##### TEXTAUSZUG #####
Entscheidungsstichwort (Thema)

Nachträgliche Ausstellung einer Spendenbestätigung, neues Beweismittel, rückwirkendes Ereignis

 

Leitsatz (redaktionell)

1) Eine erst nach Erlass des Steuerbescheides ausgestellte Zuwendungsbestätigung i.S.v. § 10b EStG ist kein nachträglich bekannt gewordenes Beweismittel i.S.v. § 173 Abs. 1 Nr. 2 AO.

2) Die nachträgliche Erteilung einer Zuwendungsbestätigung i.S.v. § 10b EStG ist gemäß § 175 Abs. 2 Satz 2 AO kein rückwirkendes Ereignis i.S.v. § 175 Abs. 1 Satz 1 Nr. 2 AO.

3) § 175 Abs. 2 Satz 2 AO ist europarechts- und verfassungskonform.

 

Normenkette

EStDV § 50; AO § 173 Abs. 1 Nr. 2, § 175 Abs. 1 S. 1 Nr. 2, Abs. 2 S. 2; EStG § 10b

 

Nachgehend

BFH (Urteil vom 10.05.2016; Aktenzeichen X R 34/13)

BFH (Urteil vom 10.05.2016; Aktenzeichen X R 34/13)

 

Tatbestand

Die Beteiligten streiten darüber, ob ein Bescheid über die Feststellung des Großspendenvortrags auf den 31.12.2004 nachträglich zu ändern ist.
##### DATENSATZINHALT #####
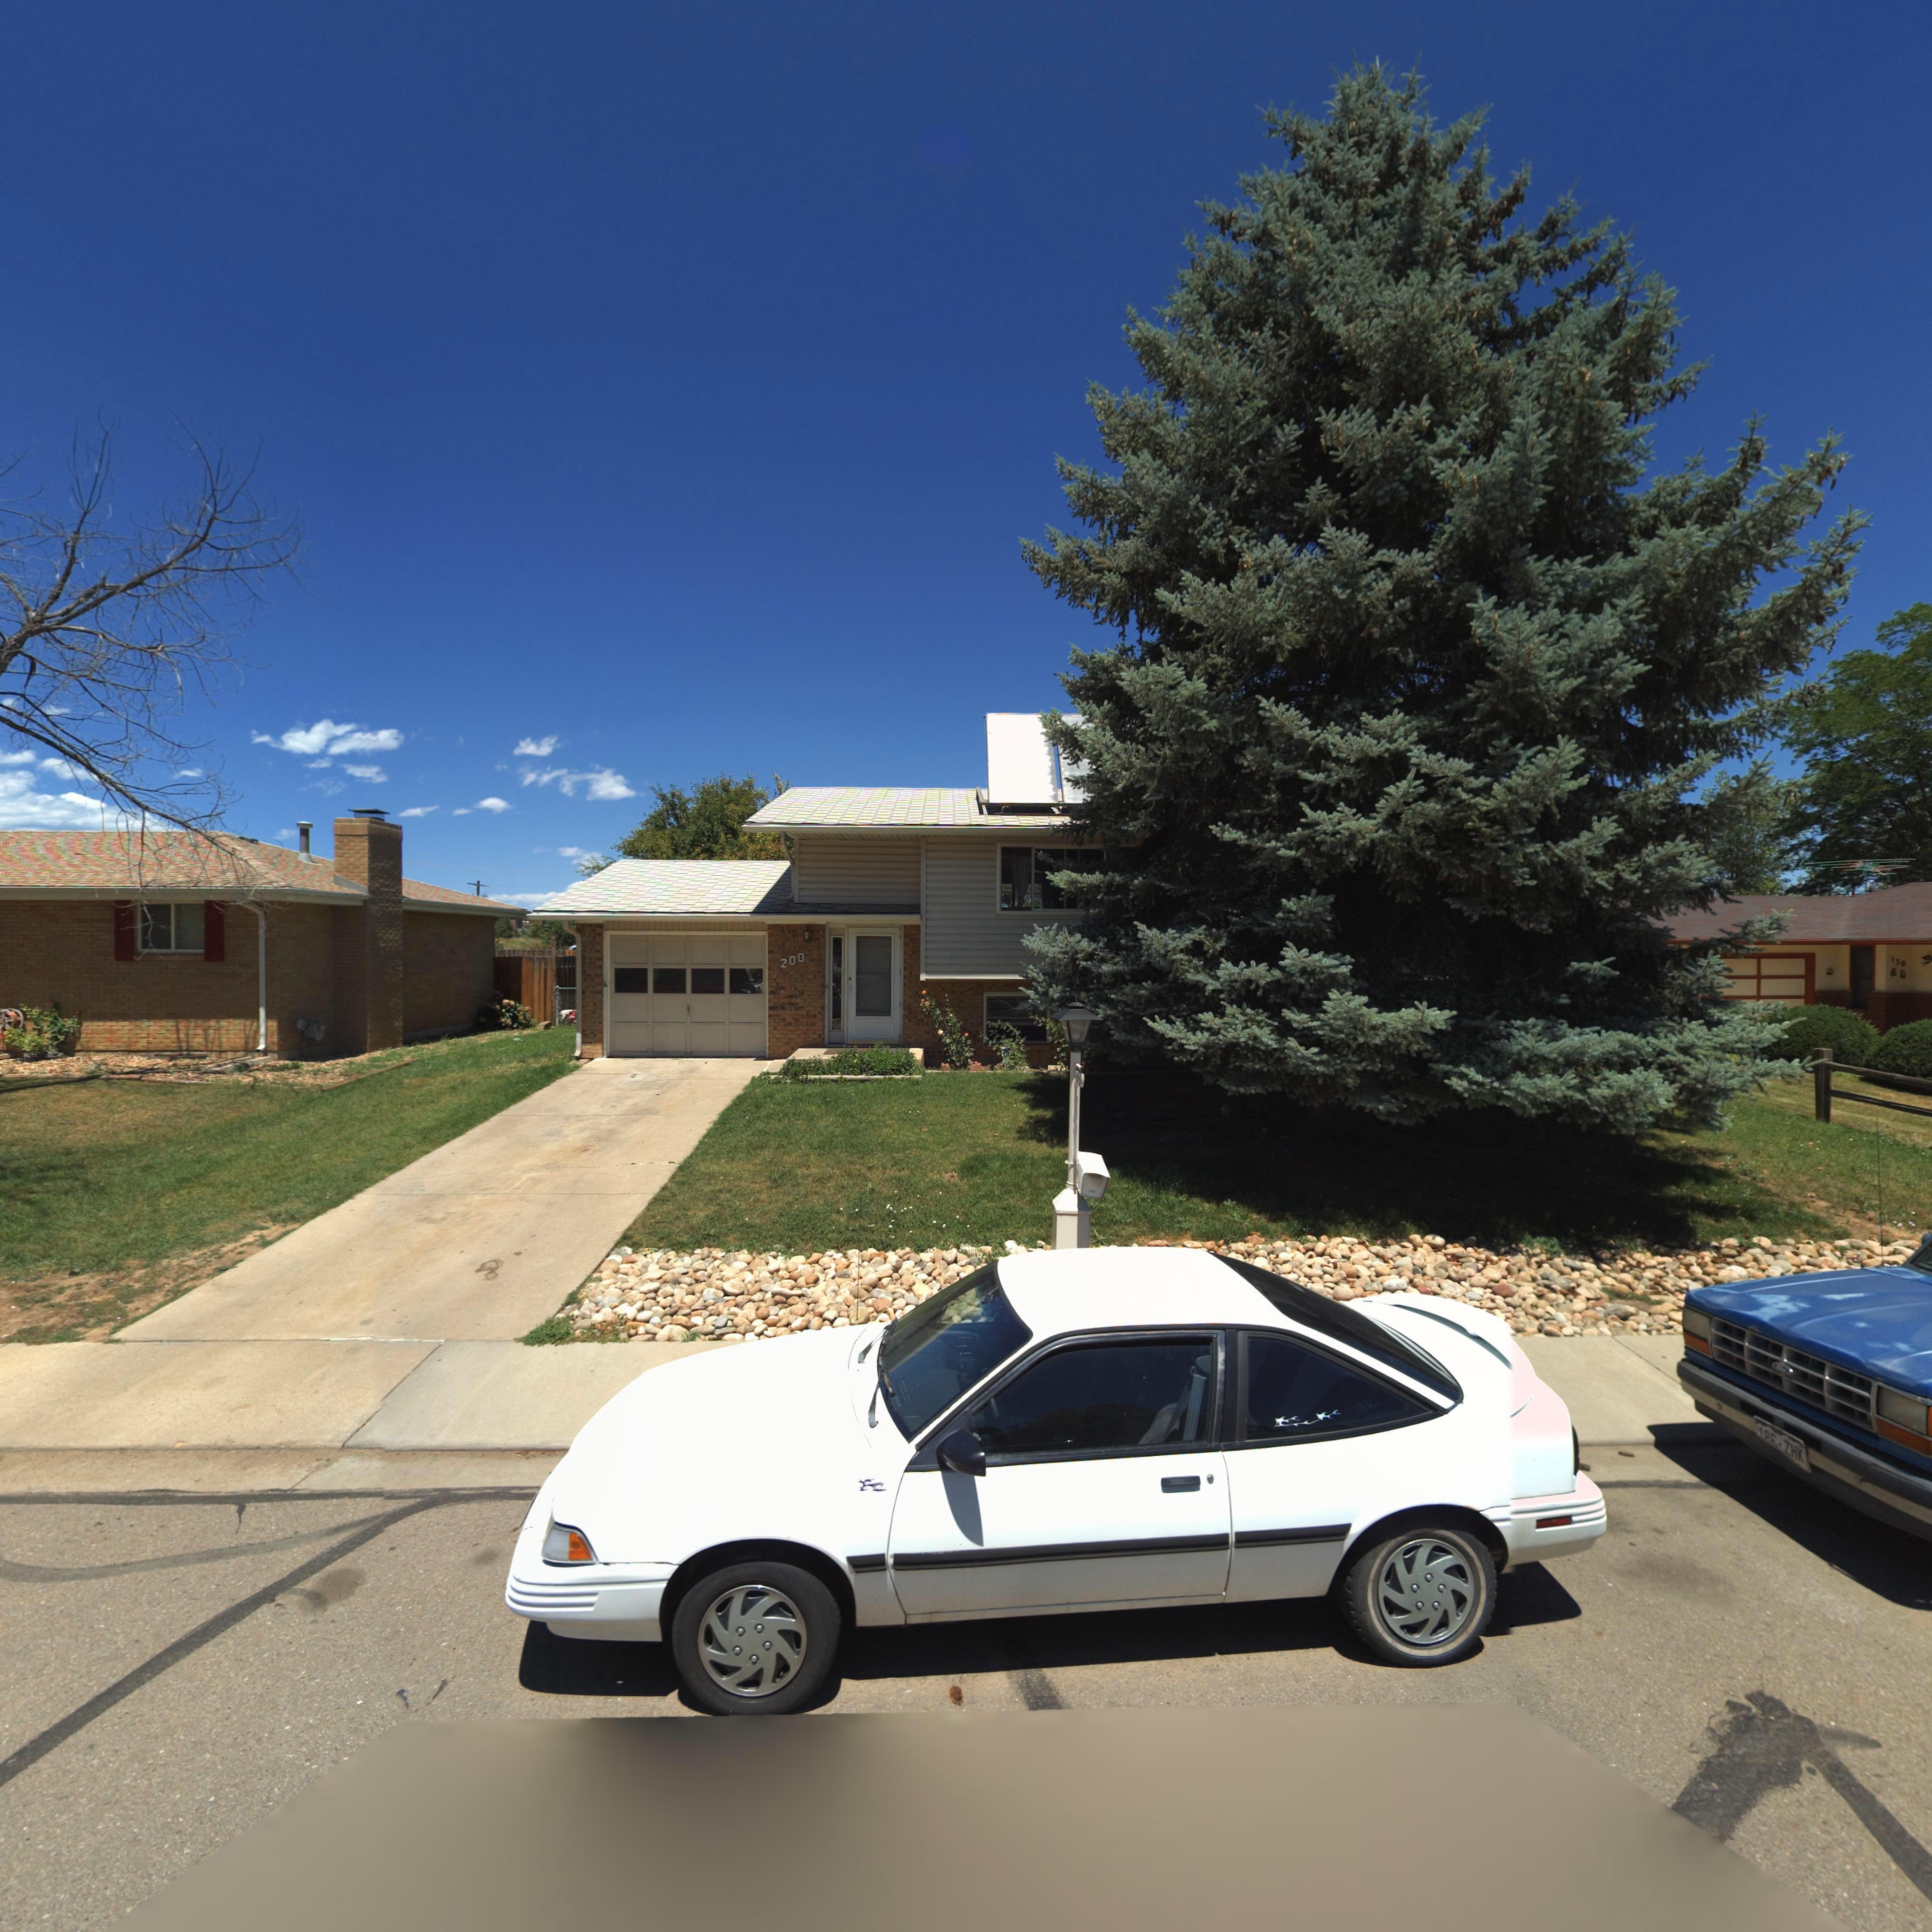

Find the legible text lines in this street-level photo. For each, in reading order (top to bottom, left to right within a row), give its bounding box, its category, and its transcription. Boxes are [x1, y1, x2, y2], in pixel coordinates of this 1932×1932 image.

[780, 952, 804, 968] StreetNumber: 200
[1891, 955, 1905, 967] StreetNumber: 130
#####
▶ SCHRIFTLICHE AUFGABE:
Führen Sie den Gerichtstext zur nachträglich ausgestellten Zuwendungsbestätigung im Anschluss an seinen letzten Satz weiter.

▶ LÖSUNG DER AUFGABE:
Die Klägerin wurde zusammen mit ihrem Ehemann, Herrn Q. H., zur Einkommensteuer veranlagt. Ihr Ehemann verstarb am 15.09.2004 und wurde von seinen Kindern D. H., T. H1. und E. F. beerbt. Die Klägerin erzielte im Streitjahr 2004 Einnahmen aus Gewerbebetrieb, aus selbständiger Arbeit, aus Kapitalvermögen, aus Vermietung und Verpachtung und sonstige Einkünfte.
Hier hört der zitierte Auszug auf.